Court may examine witnesses or documents before framing issues:
Where the Court is of opinion that the issues cannot be correctly framed without the examination of some person not before the Court or without the inspection of some document not produced in the suit, it [may adjourn the framing of issues to a day not later than seven days], and may (subject to any law for the time being in force) compel the attendance of any person or the production of any document by the person in whose possession or power it is by summons or other process. (Order XIV, Rule 4).
It is the date on which the court proposes to apply its mind to the contentions in the pleadings of the parties to the suit and the documents filed by them for the purpose of framing the issues to be decided.
Power to amend and strike out issues:
(1) The Court may at any time before passing a decree amend the issues or frame additional issues on such terms as it thinks fit, and all such amendments or additional issues as may be necessary for determining the matters in controversy between the parties shall be so made or framed.
(2) The Court may also, at any time before passing a decree, strike out any issues that appear to it to be wrongly framed or introduced]. (Order XIV, Rule 5).
Issues of law and of fact:
Notwithstanding that a case may be disposed of on a preliminary issue, the court shall, subject to the provisions of sub-rule (2), pronounce judgment on all issues. [Order XIV, Rule 2(1)]. Where issues both of law and of fact arise in the same suit, and the court is of opinion that the case or any part thereof may be disposed of on an issue of law only, it, may try that issue first if that issue relates to—(a) the jurisdiction of the court, or (b) a bar to the suit created by any law for the time being in force, and for that purpose may, if it thinks fit, postpone the settlement of the other issues until after the issue has been determined, and may deal with the suit in accordance with the decisions on that issue. (Order XIV, Rule 2). Where the decision rests in the first place on a preliminary issue of jurisdiction and the court is of the opinion that the case may be disposed of on that issue, the court has no option but to decide that issue first.
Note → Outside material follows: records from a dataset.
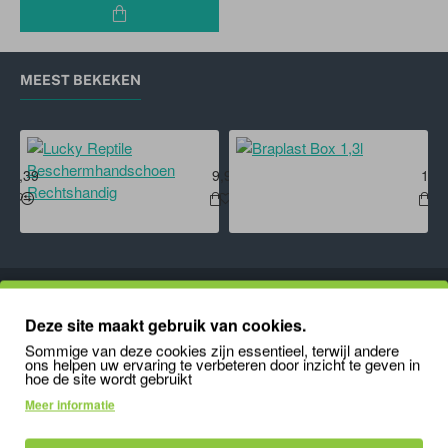
MEEST BEKEKEN
edge Cup Holder
Exo Terra Primate Skull
Lucky Reptile Beschermhandschoe
Brap
16,39
9,95
1,7
Info
Deze site maakt gebruik van cookies.
Sommige van deze cookies zijn essentieel, terwijl andere
Over Ons
ons helpen uw ervaring te verbeteren door inzicht te geven in
hoe de site wordt gebruikt
De Kammieshop Blog
Meer informatie
Reptielen Beurs Overzicht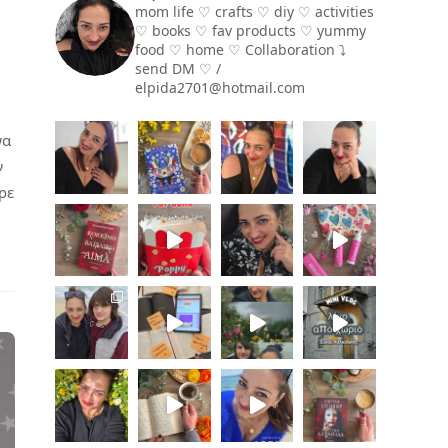
mom life ♡ crafts ♡ diy ♡ activities
♡ books
♡ fav products ♡ yummy
food ♡ home ♡
Collaboration ⤵️
send DM ♡ /
elpida2701@hotmail.com
να
ν
ρε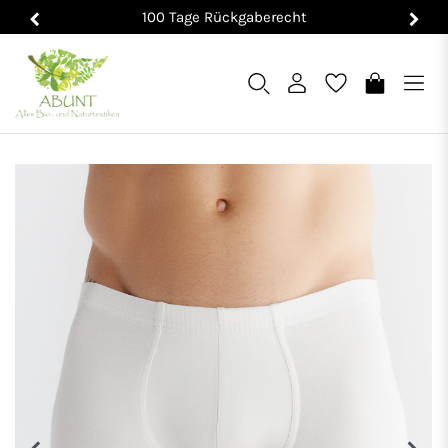
100 Tage Rückgaberecht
Question of limitation should be decided as preliminary issue by trial Court:
Where suit for malicious prosecution claiming damages was filed after one year and three months from the date of acquittal, i.e., beyond prescribed period. Held, that question of condonation of delay under Section 5 did not arise and no factual investigation or recording of evidence was necessary. Question of limitation was to be considered on mere perusal of averment in plaint and it should be decided as preliminary issue by the trial Court.
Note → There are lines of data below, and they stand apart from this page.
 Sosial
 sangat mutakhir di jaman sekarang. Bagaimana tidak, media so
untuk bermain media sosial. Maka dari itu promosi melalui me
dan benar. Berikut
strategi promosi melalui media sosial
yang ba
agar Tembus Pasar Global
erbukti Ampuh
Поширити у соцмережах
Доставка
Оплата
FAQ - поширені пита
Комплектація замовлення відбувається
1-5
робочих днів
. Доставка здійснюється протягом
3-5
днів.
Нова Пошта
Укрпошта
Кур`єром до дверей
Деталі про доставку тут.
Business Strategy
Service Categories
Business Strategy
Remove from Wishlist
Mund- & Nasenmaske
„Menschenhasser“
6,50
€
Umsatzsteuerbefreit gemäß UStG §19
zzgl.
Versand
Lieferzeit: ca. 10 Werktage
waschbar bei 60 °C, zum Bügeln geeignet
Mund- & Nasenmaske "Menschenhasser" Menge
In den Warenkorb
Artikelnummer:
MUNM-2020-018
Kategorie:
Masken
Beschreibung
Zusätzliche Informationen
Power vests in Court for framing of issues at appellate stage:
Where in a suit for partition, plea was taken by defendant that land in question was purchased by him for his own son and the question as to whether he was tenant thereof or joint family was the tenant, was to be decided by framing issues in that regard and referring the matter to tenancy Court. The said plea was neither raised before the Trial Court nor prayer for framing issue in that regard was made before the Trial Court. Therefore, rejection of said prayer by appellate Court was proper.